Phillis Levin, the author of four books of poetry – Temples and Fields, The Afterimage, Mercury, and May Day – and the editor of The Penguin Book of the Sonnet (2001). Professor Levin’s honors include the Poetry Society of America’s Norma Farber First Book Award, an Ingram Merrill grant, a Fulbright Scholar Award to Slovenia, The Amy Lowell Poetry Travelling Scholarship, a Guggenheim Fellowship, and a 2007 National Endowment for the Arts Fellowship.
Phillip Lopate, a central figure in the recent revival of the personal essay and the author of Portrait of My Body, Against Joie de Vivre, Bachelorhood, The Rug Merchant, Being with Children, Totally Tenderly Tragically, Two Marriages: Novellas, and Notes on Sontag. He is also the editor of The Art of the Personal Essay, Writing New York: A Literary Anthology, and American Movie Critics: From the Silents Until Now. He is the recipient of a Guggenheim Fellowship, a New York Public Library Fellowship, and two National Endowment for the Arts grants.

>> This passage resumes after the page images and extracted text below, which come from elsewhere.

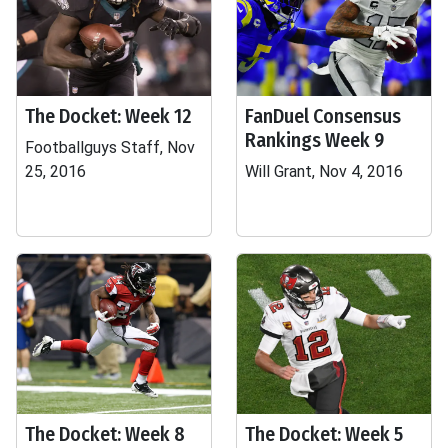
The Docket: Week 12
FanDuel Consensus
Rankings Week 9
Footballguys Staff, Nov
25, 2016
Will Grant, Nov 4, 2016
The Docket: Week 8
The Docket: Week 5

Julia Markus, who received the Houghton Mifflin Literary Award for her first novel, Uncle, which was followed by three well-received novels, American Rose, Friends Along the Way, and A Change of Luck, as well as her critically acclaimed biographies, Dared and Done: The Marriage of Elizabeth Barrett and Robert Browning and Across An Untried Sea: Discovering Lives Hidden in the Shadow of Convention and Time. She has won a National Endowment for the Arts grant and two National Endowment for the Humanities grants. Her most recent book is J. Anthony Froude: The Last Undiscovered Great Victorian.
Martha McPhee, the author of the novels Bright Angel Time, Gorgeous Lies, L’America, and, most recently, Dear Money (2010). She is the recipient of grants from the National Endowment for the Arts and the Guggenheim Foundation. In 2002 she was nominated for a National Book Award.
Additional undergraduate and graduate faculty includes (fiction and nonfiction) Zachary Lazar, Bill McGee, and Paul Zimmerman; (poetry) Deborah Bernhardt, Robert Plath, and Connie Roberts; and (playwriting) Richard Pioreck and Paul Zimmerman.